2. Meanwhile, break the vegetables into pieces you’d want to eat as a pickle — neither too big nor too small. Do this by cutting down around the stem, then breaking the clumps or florets into smaller pieces. You may want to trim the stem pieces as you go.
3. Boil the vinegar, syrup, salt and water until everything is totally dissolved.
4. Add the vegetables simmer 10 secs then let the liquid cool until room temperature. Can be used after a couple of hours (the vegetables will be crisp and spicy).
5. You can place the hot pickles and hot liquid into clean glass jars with new lids and store up to one year.
Homemade Goat’s Milk Ricotta Cheese
Recipe from Honest Cooking
Makes two 1/2 cup cheeses
4 cups / 1 litre goat’s milk
1 teaspoon sea salt
3 tablespoons freshly squeezed lemon juice
1 stainless steel or ceramic pot (non-reactive material, like aluminium)
1 large piece cheesecloth
1. In a large pot, add the goat’s milk and salt. Heat gently on low-medium heat, stirring occasionally to keep the milk from scorching on the bottom.

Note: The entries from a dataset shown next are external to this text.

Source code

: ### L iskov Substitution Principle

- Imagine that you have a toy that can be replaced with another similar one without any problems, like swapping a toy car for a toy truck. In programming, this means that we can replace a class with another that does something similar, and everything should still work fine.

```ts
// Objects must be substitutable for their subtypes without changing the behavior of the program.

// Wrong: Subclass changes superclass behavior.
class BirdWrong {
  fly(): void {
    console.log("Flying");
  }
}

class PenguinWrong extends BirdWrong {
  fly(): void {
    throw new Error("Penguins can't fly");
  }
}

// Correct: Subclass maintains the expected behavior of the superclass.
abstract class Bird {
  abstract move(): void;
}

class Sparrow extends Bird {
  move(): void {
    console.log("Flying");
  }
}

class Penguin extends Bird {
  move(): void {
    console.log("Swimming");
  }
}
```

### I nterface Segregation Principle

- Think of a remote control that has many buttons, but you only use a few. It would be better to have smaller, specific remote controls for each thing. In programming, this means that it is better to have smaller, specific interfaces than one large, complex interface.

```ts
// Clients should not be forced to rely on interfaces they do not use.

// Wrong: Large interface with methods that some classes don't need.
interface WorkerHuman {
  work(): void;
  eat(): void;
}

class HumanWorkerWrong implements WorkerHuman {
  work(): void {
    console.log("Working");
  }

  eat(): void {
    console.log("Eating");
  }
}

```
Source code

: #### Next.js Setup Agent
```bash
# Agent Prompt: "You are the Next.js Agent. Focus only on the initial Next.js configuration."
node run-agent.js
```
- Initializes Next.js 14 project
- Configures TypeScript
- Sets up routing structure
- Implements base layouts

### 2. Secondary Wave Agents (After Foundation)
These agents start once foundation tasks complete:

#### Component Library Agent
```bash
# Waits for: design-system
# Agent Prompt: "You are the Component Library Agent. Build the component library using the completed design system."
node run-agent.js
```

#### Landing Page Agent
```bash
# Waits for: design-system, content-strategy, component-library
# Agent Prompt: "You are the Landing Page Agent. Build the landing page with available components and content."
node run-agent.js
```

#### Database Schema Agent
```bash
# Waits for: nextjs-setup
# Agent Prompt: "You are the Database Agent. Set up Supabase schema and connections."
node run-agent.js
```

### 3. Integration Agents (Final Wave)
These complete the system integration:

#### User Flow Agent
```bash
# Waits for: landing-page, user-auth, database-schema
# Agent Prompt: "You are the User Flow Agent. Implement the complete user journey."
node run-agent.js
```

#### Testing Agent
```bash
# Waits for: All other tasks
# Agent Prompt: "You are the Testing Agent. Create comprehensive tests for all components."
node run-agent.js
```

2. Just before the milk boils (no need for a thermometer, just watch carefully), take it off the heat, add the lemon juice and give it a gentle stir (you should see the milk split almost instantly). Let the pot sit undisturbed for 5 minutes.
3. While you’re waiting for the milk to become cheese, line a bowl with cheesecloth.
4. Pour the milk mixture gently into the bowl. Pick up the sides of the cloth, tie a string around the top and hang, leaving the curds inside the cloth, and letting the whey drip out into the bowl.
5. After 45 minutes to 1 hour, your ricotta should be ready to eat. If you prefer a richer, thicker cheese, let it hang for another hour or so. Remember the longer hanging time, the denser cheese. Store leftovers in a glass container in the fridge.
Roasted Parsnip, Walnut & Coffee Bread
3 cups bread (12%+ protein) flour
1 cup roasted parsnip purée (made from ½ kg/1 lb parsnips)
3 teaspoons instant yeast
½ teaspoon salt
3 tablespoons walnut meal
½ teaspoons instant coffee
1/8 cup hot water (approximately)
1. Add all the ingredients except the water into a large bowl, combine using a kneading motion, add water a tablespoon at a time until the mixture looks like normal unkneaded bread dough.
2. Knead about 10 minutes until it has the feel of a baby's smooth bottom.
3. Place into a covered oiled bowl let it raise until doubled in volume (about an hour).
4. Punch down shape into 2 loaves.
5. Let the loaves rise until almost doubled (about 1/2 hour).
6. Bake in a preheated moderately hot 200C/400F/gas mark 6 oven for about 30 minutes - 40 minutes.